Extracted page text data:
==*==

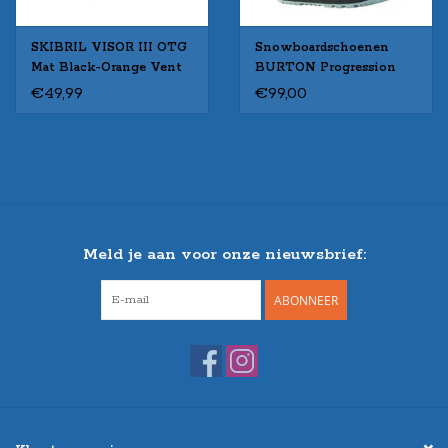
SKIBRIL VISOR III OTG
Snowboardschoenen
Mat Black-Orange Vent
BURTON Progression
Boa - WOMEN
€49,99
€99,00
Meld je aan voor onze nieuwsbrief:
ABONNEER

==*==

ASSIGNMENT: Word for word, restate each line above, minus its pictures.

TASK RESULT:
SKIBRIL VISOR III OTG
Snowboardschoenen
Mat Black-Orange Vent
BURTON Progression
Boa - WOMEN
€49,99
€99,00
Meld je aan voor onze nieuwsbrief:
ABONNEER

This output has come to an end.